> **Assigned task**
Reproduce the data below exactly as written. Pictures do not belong in the copy.

(Version difference data)

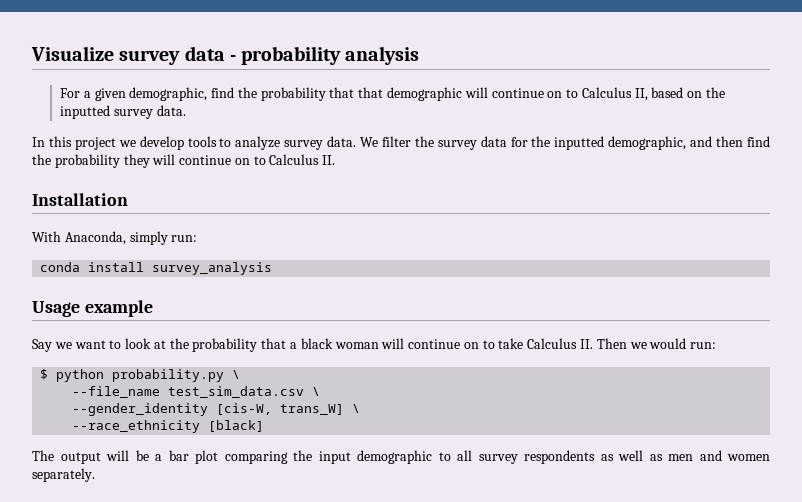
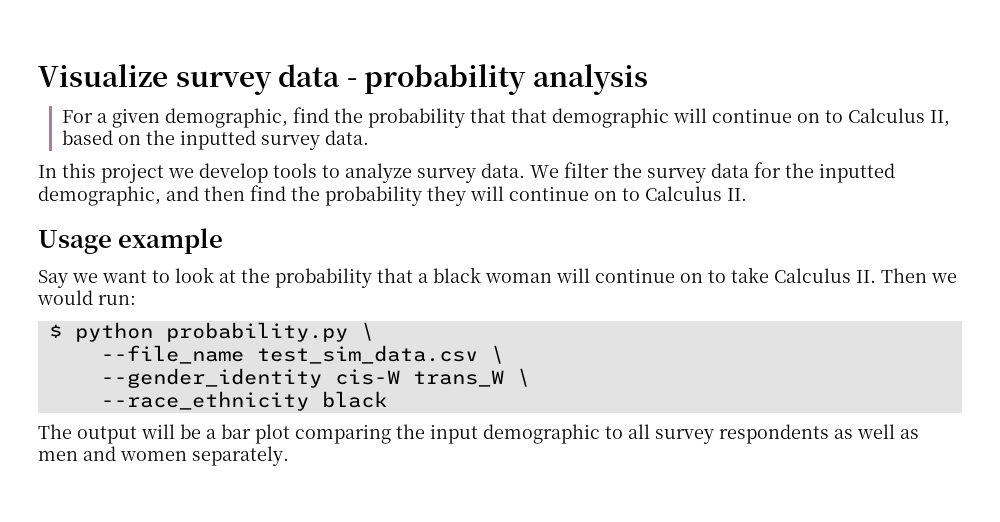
[32,193,128,206] [32,231,198,245] [40,262,273,275] // Installation // With Anaconda, simply run: // conda install survey_analysis -> (747, 194) none
[216,403,345,415] [cis-W, trans_W] -> [334,369,504,387] cis-W trans_W
[208,420,265,432] [black] -> [321,391,387,408] black

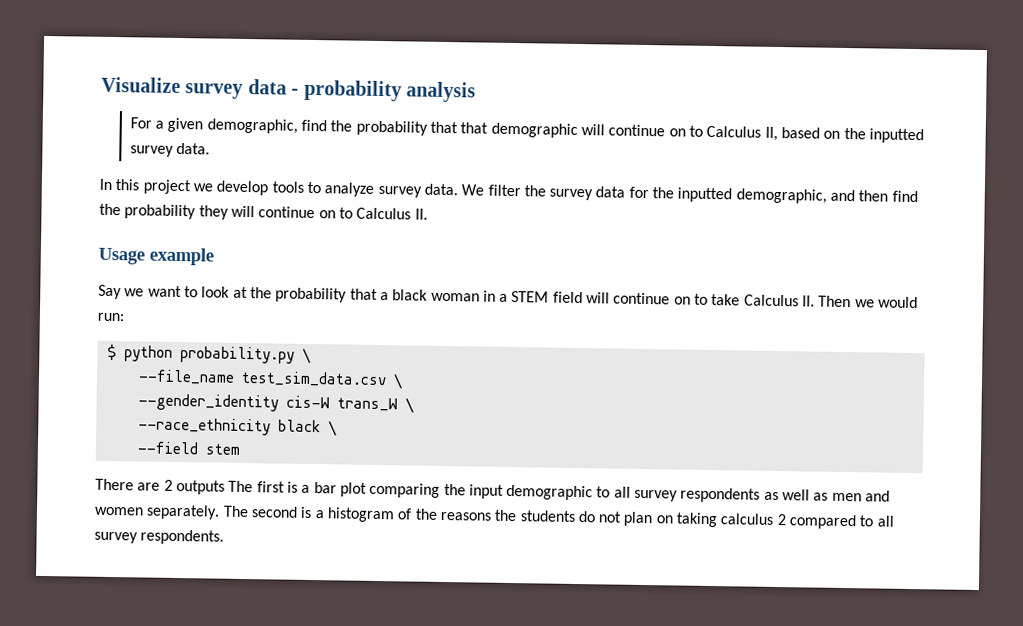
(552, 278) none -> [482,290,583,304] in a STEM field
[38,424,201,444] // The output will be -> [327,420,337,437] [136,441,241,455] [95,478,298,495] \ // --field stem // There are 2 outputs The first is
(289, 456) none -> [222,505,894,530] [94,529,225,545] The second is a histogram of the reasons the students do not plan on taking calculus 2 compared to all survey respondents.

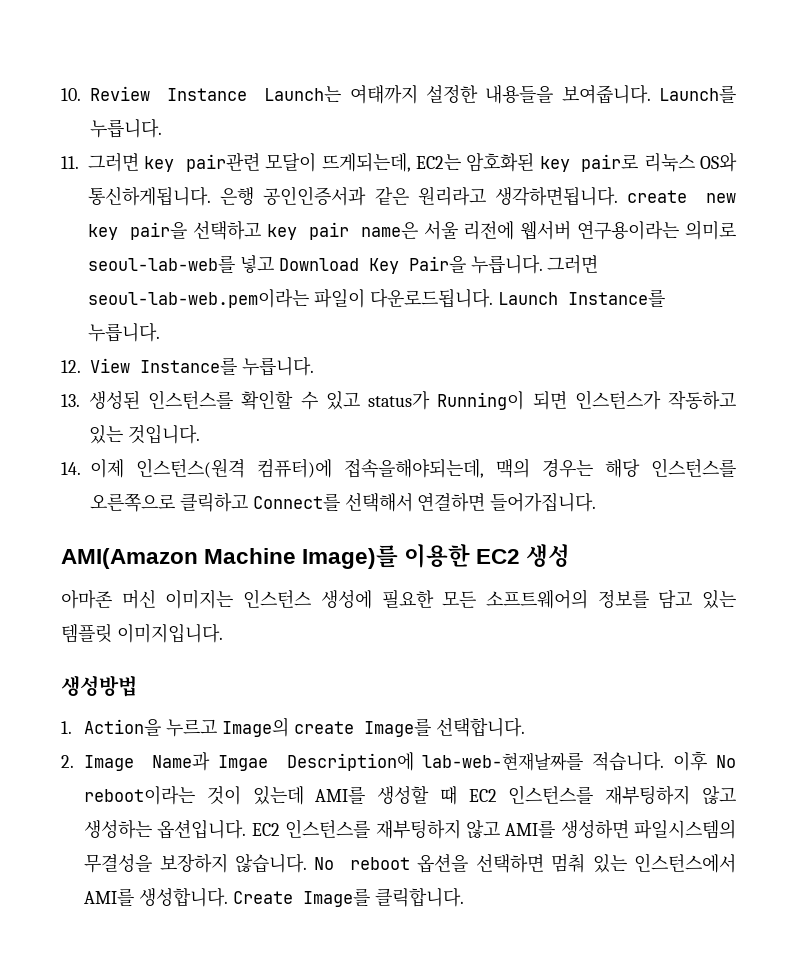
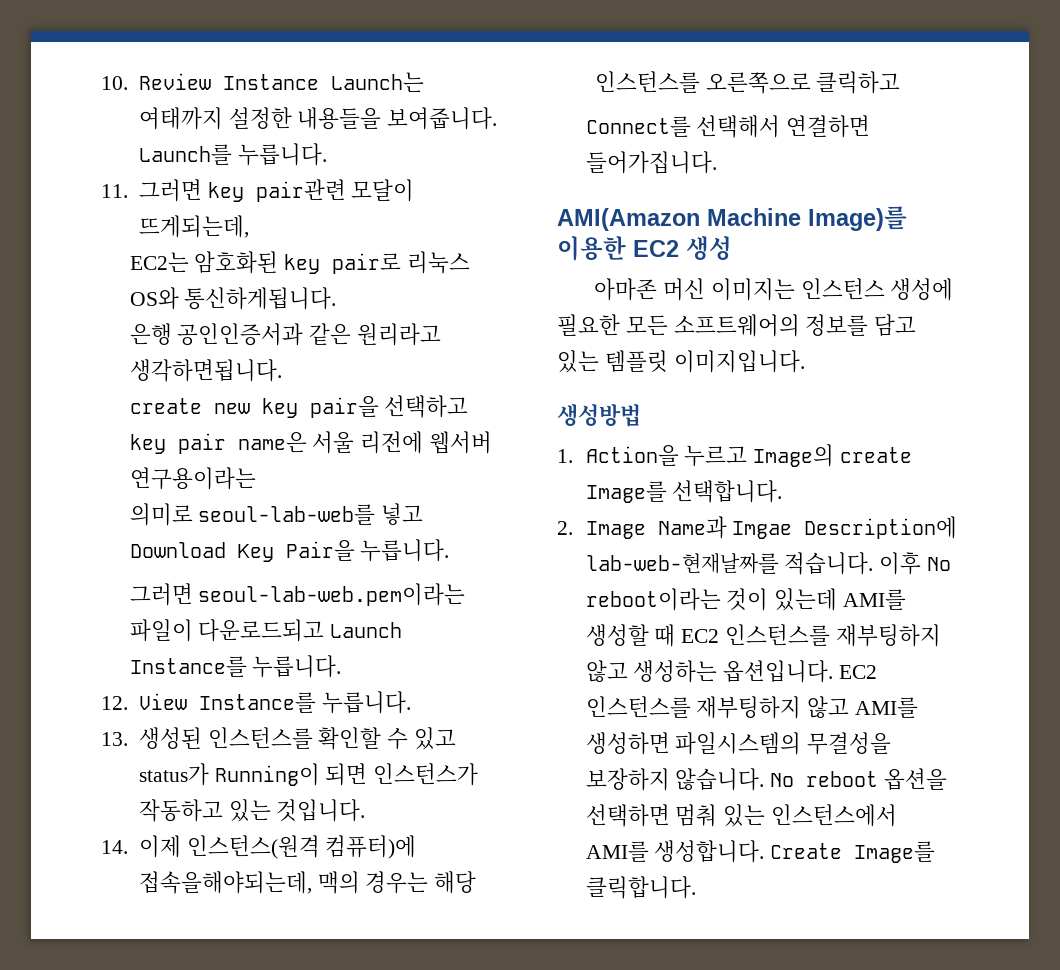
(411, 162) none -> (249, 226) //
(211, 196) none -> (337, 298) //
(618, 196) none -> (282, 370) //
(680, 230) none -> (256, 478) //
(543, 264) none -> (450, 550) //
[369,288,493,308] 다운로드됩니다. -> [198,619,325,642] 다운로드되고
(248, 502) none -> (901, 82) //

> **Exercise output**
[32,193,128,206] [32,231,198,245] [40,262,273,275] // Installation // With Anaconda, simply run: // conda install survey_analysis -> (747, 194) none
[216,403,345,415] [cis-W, trans_W] -> [334,369,504,387] cis-W trans_W
[208,420,265,432] [black] -> [321,391,387,408] black

(552, 278) none -> [482,290,583,304] in a STEM field
[38,424,201,444] // The output will be -> [327,420,337,437] [136,441,241,455] [95,478,298,495] \ // --field stem // There are 2 outputs The first is
(289, 456) none -> [222,505,894,530] [94,529,225,545] The second is a histogram of the reasons the students do not plan on taking calculus 2 compared to all survey respondents.

(411, 162) none -> (249, 226) //
(211, 196) none -> (337, 298) //
(618, 196) none -> (282, 370) //
(680, 230) none -> (256, 478) //
(543, 264) none -> (450, 550) //
[369,288,493,308] 다운로드됩니다. -> [198,619,325,642] 다운로드되고
(248, 502) none -> (901, 82) //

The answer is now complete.